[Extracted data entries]
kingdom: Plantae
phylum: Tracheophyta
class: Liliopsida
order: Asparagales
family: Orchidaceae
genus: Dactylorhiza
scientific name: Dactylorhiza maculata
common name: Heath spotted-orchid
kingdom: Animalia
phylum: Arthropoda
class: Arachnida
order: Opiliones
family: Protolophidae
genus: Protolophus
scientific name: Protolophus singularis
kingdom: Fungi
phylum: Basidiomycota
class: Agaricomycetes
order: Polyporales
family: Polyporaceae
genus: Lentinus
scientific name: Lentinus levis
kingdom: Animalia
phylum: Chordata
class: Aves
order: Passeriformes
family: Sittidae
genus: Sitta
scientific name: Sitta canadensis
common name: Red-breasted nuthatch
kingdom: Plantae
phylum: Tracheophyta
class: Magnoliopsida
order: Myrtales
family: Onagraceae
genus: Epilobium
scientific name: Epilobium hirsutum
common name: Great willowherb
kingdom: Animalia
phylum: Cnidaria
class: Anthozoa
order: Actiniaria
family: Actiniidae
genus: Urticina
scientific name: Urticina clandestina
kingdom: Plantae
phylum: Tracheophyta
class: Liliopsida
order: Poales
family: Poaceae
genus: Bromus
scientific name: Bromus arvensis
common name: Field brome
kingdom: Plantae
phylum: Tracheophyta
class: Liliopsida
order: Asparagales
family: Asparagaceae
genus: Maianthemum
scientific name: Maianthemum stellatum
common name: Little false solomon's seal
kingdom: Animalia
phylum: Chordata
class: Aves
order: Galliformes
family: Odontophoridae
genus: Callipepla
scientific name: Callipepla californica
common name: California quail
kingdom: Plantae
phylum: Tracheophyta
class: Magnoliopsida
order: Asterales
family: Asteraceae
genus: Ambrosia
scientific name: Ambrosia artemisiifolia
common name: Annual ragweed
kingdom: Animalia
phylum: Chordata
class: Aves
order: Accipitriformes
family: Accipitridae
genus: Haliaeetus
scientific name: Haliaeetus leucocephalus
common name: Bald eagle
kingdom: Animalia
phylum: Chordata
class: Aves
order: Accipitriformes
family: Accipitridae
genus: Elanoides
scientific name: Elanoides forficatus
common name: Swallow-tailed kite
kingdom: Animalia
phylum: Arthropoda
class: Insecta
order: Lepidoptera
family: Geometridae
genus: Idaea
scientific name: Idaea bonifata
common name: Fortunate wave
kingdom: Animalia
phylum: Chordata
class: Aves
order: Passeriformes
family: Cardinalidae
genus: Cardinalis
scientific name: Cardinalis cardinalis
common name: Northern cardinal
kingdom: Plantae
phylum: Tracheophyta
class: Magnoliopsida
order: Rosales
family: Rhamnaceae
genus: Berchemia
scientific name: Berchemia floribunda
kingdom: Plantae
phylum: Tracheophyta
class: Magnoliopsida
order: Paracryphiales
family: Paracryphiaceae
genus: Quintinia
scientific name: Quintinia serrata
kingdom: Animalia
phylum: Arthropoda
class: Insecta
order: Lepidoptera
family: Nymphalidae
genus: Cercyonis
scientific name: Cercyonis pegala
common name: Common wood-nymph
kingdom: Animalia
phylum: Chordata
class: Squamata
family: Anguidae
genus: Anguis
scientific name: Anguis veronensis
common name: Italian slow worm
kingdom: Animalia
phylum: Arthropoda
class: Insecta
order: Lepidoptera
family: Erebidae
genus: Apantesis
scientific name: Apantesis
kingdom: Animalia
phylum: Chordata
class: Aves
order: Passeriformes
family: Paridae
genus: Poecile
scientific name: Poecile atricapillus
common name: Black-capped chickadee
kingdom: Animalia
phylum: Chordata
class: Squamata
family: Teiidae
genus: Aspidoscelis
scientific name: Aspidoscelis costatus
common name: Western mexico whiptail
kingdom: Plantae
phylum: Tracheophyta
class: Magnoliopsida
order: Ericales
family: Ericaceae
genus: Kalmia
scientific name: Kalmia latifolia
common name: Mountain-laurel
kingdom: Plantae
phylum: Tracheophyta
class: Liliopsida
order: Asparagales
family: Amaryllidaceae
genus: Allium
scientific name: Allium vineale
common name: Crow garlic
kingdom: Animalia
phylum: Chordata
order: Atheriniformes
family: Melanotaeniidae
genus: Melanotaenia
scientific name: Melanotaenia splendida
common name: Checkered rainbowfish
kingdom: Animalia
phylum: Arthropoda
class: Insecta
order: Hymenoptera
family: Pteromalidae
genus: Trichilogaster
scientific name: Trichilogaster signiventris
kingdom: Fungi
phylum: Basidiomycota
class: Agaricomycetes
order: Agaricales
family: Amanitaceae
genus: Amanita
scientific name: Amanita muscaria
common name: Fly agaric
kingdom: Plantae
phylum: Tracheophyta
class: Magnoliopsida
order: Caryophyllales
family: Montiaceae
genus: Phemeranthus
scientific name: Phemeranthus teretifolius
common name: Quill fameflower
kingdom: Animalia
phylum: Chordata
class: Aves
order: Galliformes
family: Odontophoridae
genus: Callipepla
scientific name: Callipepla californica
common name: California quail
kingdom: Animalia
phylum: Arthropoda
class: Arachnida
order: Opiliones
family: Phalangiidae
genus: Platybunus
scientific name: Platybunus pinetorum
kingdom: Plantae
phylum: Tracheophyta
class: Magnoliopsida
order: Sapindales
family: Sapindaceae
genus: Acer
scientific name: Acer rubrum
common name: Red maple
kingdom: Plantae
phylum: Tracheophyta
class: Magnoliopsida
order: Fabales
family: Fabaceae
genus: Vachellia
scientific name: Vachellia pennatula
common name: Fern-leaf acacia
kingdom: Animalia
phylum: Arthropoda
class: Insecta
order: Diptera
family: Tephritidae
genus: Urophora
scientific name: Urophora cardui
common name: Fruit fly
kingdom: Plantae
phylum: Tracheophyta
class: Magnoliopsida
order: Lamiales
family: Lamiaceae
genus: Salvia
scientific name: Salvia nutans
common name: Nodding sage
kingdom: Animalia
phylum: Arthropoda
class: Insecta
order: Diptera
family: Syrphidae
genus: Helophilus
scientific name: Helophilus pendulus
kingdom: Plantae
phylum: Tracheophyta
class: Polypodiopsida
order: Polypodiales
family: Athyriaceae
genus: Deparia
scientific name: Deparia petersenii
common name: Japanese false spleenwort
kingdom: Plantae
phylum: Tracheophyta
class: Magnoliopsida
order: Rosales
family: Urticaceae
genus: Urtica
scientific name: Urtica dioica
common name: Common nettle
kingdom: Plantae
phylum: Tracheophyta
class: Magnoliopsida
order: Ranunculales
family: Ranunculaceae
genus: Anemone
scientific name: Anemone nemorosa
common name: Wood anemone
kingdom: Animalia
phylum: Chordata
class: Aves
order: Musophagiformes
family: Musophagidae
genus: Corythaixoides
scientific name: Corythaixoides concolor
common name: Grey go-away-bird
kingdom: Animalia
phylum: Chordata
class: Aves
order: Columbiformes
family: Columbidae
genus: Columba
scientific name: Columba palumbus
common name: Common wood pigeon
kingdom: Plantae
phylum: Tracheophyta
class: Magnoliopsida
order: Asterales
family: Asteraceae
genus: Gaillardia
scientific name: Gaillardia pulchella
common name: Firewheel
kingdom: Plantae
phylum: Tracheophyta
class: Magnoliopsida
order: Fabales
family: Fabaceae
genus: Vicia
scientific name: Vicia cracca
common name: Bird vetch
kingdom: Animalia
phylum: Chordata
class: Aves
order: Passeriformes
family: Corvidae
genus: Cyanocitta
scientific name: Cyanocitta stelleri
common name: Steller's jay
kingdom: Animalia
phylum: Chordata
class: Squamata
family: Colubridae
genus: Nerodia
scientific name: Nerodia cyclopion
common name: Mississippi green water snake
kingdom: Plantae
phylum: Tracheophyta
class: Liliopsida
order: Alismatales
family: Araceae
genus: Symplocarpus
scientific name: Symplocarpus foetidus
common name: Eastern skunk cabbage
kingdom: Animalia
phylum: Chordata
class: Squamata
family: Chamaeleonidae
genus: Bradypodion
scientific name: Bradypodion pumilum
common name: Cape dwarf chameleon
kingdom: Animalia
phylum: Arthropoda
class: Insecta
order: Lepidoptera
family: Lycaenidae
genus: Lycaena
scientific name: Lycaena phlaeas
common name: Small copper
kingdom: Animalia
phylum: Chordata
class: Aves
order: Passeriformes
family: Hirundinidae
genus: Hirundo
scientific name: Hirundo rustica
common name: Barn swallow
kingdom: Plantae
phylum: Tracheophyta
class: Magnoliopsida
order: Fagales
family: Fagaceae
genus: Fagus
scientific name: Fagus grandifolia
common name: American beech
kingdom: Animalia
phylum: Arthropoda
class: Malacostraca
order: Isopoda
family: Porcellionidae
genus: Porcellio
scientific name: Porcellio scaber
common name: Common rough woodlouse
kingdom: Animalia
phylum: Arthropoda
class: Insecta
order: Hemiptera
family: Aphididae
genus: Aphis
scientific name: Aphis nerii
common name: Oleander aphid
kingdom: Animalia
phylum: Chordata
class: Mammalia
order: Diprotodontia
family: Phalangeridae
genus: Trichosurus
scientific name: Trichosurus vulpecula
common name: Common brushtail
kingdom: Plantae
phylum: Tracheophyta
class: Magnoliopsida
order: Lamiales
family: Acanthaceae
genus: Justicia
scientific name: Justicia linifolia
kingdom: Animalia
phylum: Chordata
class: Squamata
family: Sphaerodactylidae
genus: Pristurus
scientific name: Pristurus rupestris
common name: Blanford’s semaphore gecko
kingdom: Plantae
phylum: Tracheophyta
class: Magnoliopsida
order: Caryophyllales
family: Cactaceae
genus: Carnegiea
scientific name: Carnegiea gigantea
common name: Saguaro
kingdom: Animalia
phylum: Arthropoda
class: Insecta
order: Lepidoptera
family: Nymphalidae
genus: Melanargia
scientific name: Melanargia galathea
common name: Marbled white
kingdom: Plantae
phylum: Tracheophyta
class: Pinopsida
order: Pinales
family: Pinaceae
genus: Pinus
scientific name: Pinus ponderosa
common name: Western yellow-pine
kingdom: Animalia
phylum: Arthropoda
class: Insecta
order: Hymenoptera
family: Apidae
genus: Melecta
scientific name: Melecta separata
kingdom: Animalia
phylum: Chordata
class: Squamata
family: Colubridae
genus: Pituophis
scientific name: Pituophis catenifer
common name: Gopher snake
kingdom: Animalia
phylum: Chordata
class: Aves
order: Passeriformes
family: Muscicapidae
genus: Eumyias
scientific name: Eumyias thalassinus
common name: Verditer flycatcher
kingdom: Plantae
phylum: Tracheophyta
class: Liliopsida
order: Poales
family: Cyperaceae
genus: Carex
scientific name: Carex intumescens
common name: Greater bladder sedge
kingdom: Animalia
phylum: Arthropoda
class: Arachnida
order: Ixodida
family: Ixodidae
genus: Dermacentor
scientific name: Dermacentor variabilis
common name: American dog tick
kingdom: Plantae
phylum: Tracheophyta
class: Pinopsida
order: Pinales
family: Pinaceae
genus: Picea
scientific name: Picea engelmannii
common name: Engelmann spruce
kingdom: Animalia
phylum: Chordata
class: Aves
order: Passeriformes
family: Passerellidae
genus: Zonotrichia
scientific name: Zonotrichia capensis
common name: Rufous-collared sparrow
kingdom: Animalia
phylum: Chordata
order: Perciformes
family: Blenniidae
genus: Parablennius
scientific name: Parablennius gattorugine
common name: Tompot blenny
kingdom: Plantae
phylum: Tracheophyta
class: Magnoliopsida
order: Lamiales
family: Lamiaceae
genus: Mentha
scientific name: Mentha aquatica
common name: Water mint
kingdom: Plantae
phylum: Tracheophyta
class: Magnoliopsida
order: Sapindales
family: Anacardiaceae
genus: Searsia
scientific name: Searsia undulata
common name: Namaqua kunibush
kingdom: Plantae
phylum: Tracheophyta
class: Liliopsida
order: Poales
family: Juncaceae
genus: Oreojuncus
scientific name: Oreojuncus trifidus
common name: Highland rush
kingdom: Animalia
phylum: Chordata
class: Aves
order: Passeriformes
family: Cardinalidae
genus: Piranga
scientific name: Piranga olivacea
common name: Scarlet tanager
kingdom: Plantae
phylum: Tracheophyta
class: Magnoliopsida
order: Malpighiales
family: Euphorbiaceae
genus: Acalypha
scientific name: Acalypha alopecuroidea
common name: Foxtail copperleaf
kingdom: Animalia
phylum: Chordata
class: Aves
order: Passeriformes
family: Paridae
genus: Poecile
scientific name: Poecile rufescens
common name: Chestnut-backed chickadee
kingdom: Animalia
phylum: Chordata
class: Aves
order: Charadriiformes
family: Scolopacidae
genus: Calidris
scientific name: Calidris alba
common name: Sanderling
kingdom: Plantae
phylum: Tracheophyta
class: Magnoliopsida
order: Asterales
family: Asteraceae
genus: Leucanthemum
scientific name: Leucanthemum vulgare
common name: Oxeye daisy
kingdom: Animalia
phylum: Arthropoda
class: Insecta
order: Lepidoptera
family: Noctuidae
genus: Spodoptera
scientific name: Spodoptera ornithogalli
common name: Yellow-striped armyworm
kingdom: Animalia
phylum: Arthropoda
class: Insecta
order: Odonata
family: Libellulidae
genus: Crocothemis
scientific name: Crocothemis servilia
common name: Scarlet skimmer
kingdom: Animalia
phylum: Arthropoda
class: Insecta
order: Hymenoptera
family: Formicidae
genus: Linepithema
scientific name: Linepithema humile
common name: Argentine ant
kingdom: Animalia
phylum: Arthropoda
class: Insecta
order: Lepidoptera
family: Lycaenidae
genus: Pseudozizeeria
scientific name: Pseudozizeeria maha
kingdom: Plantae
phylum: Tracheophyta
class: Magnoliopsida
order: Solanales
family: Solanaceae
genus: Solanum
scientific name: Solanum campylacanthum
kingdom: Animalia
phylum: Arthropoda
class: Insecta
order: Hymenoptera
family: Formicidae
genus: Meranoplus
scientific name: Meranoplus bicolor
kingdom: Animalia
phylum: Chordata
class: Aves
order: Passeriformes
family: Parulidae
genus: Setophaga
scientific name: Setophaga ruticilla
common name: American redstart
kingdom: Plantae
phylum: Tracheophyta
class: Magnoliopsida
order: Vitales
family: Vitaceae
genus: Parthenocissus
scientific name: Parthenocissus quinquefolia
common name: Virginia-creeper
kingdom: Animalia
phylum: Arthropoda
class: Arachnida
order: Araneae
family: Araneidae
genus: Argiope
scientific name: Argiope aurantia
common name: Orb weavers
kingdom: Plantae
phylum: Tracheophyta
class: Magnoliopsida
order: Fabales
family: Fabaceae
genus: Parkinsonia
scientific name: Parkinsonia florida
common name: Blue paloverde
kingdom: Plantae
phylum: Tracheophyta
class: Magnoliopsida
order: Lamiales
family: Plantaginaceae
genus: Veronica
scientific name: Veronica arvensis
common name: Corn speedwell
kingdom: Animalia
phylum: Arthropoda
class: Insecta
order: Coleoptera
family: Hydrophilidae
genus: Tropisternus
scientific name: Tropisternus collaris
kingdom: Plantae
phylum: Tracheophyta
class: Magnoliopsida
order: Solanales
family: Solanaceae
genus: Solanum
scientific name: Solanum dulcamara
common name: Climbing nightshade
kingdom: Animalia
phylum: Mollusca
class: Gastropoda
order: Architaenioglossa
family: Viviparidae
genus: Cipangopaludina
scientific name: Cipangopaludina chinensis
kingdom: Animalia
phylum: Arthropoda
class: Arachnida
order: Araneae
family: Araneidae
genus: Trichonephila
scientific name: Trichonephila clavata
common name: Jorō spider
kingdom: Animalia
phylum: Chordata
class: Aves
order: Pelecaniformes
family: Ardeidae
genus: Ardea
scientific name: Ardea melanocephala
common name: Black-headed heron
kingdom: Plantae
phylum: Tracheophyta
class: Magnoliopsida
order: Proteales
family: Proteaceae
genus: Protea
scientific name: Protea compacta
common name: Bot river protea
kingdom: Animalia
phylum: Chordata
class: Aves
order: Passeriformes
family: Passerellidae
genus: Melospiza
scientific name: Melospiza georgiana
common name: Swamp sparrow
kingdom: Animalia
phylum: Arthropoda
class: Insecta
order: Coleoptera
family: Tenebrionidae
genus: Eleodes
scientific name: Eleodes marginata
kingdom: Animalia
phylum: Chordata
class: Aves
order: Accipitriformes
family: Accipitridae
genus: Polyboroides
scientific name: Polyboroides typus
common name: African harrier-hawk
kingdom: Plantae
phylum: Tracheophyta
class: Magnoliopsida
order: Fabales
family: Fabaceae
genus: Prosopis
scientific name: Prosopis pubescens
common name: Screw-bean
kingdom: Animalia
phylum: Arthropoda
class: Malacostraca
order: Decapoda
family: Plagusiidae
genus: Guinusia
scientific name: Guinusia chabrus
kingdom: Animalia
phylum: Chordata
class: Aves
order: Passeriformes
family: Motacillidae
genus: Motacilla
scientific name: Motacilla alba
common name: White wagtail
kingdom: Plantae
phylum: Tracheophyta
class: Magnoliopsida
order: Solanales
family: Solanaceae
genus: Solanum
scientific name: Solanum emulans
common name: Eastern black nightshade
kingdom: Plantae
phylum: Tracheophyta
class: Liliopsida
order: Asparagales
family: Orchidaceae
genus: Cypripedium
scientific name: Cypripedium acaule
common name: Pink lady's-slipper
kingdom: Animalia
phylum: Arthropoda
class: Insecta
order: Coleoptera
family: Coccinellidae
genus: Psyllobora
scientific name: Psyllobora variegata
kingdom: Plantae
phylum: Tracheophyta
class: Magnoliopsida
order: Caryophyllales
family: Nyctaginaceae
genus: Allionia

▸ **Exercise**: Copy out the lines that begin at the one containing "common name: Barn swallow" and end at the one containing "common name: Western yellow-pine", with both of those lines included, and keep them word for word.

▸ **Task result**:
common name: Barn swallow
kingdom: Plantae
phylum: Tracheophyta
class: Magnoliopsida
order: Fagales
family: Fagaceae
genus: Fagus
scientific name: Fagus grandifolia
common name: American beech
kingdom: Animalia
phylum: Arthropoda
class: Malacostraca
order: Isopoda
family: Porcellionidae
genus: Porcellio
scientific name: Porcellio scaber
common name: Common rough woodlouse
kingdom: Animalia
phylum: Arthropoda
class: Insecta
order: Hemiptera
family: Aphididae
genus: Aphis
scientific name: Aphis nerii
common name: Oleander aphid
kingdom: Animalia
phylum: Chordata
class: Mammalia
order: Diprotodontia
family: Phalangeridae
genus: Trichosurus
scientific name: Trichosurus vulpecula
common name: Common brushtail
kingdom: Plantae
phylum: Tracheophyta
class: Magnoliopsida
order: Lamiales
family: Acanthaceae
genus: Justicia
scientific name: Justicia linifolia
kingdom: Animalia
phylum: Chordata
class: Squamata
family: Sphaerodactylidae
genus: Pristurus
scientific name: Pristurus rupestris
common name: Blanford’s semaphore gecko
kingdom: Plantae
phylum: Tracheophyta
class: Magnoliopsida
order: Caryophyllales
family: Cactaceae
genus: Carnegiea
scientific name: Carnegiea gigantea
common name: Saguaro
kingdom: Animalia
phylum: Arthropoda
class: Insecta
order: Lepidoptera
family: Nymphalidae
genus: Melanargia
scientific name: Melanargia galathea
common name: Marbled white
kingdom: Plantae
phylum: Tracheophyta
class: Pinopsida
order: Pinales
family: Pinaceae
genus: Pinus
scientific name: Pinus ponderosa
common name: Western yellow-pine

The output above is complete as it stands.